What are the things you need to say no to in your life to resist anxiety? How can that no lead to you saying yes to things that bring life and care and healing… or even rest?

Our bodies often tell us no. Do we listen?

Our souls often tell us no. Do we listen?

Our careers often tell us no. Do we listen?

Church does not exist so that we all run ourselves ragged. Church should be a community where we know joy, balance, and love, an alternative to what we experience so often in our world.

Perhaps that means joining with our Jewish siblings and restoring the practice of Sabbath and rest as a divine boundary that we will not cross so that we may thrive.

And it may also mean as a church exploring ways we can be neighborly to others, lifting burdens of debt and anxiety that are crushing people in our communities right now. I love how some churches and denominations have spent a small amount of money to purchase the medical debt of strangers and then cancel it. Are we called to that kind of Sabbath work?

But on a larger scale, as we discussed on Thursday night, the imperative in this vision of Sabbath is not just about individual action or our community.
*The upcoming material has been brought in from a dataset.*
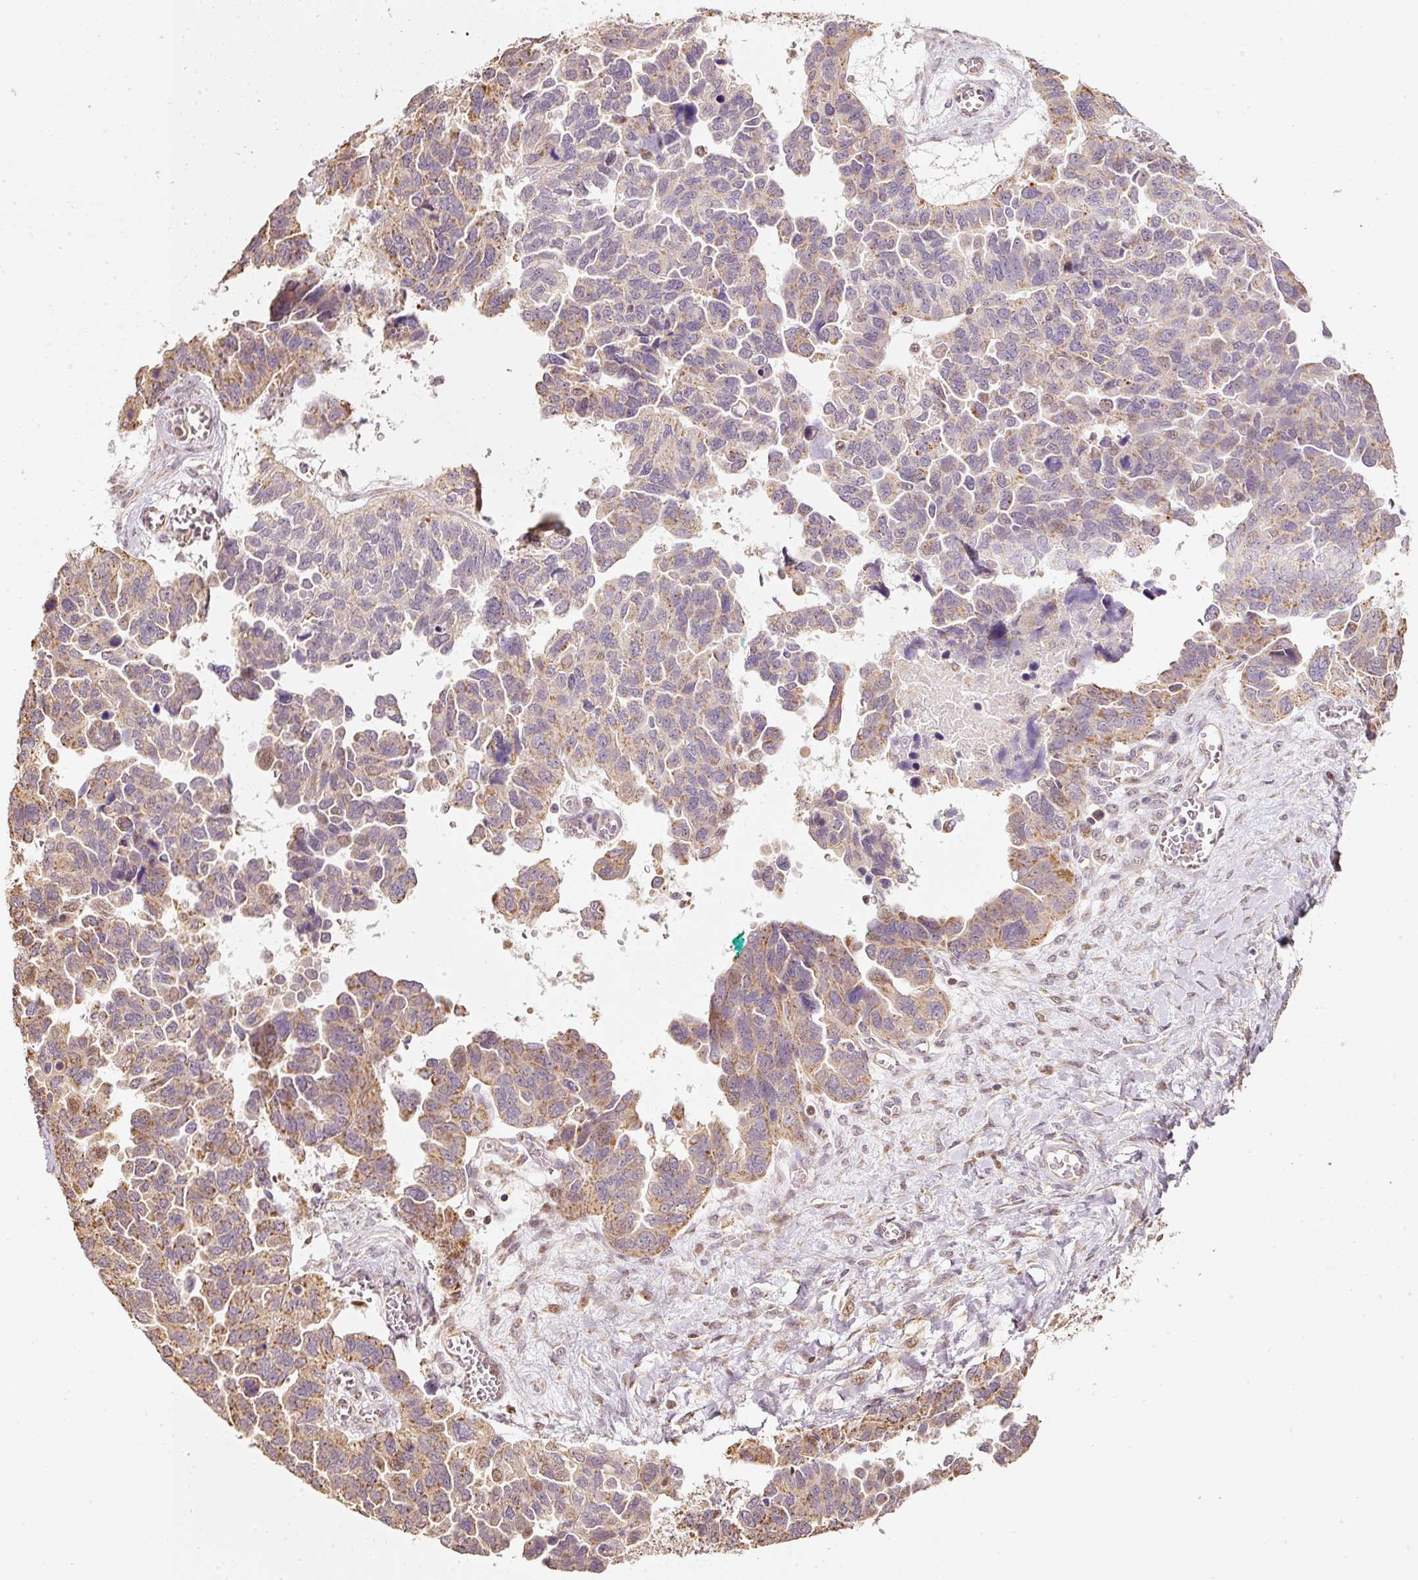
{"staining": {"intensity": "moderate", "quantity": "25%-75%", "location": "cytoplasmic/membranous"}, "tissue": "ovarian cancer", "cell_type": "Tumor cells", "image_type": "cancer", "snomed": [{"axis": "morphology", "description": "Cystadenocarcinoma, serous, NOS"}, {"axis": "topography", "description": "Ovary"}], "caption": "Protein expression analysis of ovarian serous cystadenocarcinoma demonstrates moderate cytoplasmic/membranous positivity in approximately 25%-75% of tumor cells.", "gene": "RAB35", "patient": {"sex": "female", "age": 64}}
It is big picture. It envisions a world of course where everyone has an opportunity to work and to rest. It envisions a society ordered around neighborliness, not classifications of hourly wage, pay scales, bank accounts, and accumulated wealth. It envisions a society where all workers have rights and protections to rest, to honor themselves, and to care for their families.

What does Sabbath look like to neighbors in communities that we work with who might not have legal status and can be exploited by little Pharaoh’s who demand their profits rise at their workers expense?

What does Sabbath look like to those who cannot find regular and meaningful work at all because their communities don’t have investments?

What does Sabbath look like in a society where some people are afraid of being fired if they take off work or care for their newborn?

Brueggemann writes, “God is not a workaholic. God is not a Pharaoh. God’s rest bestows upon us a rest that counterattacks the predatory economy.” May we say no to anxiety and receive that precious gift. Thanks be to God.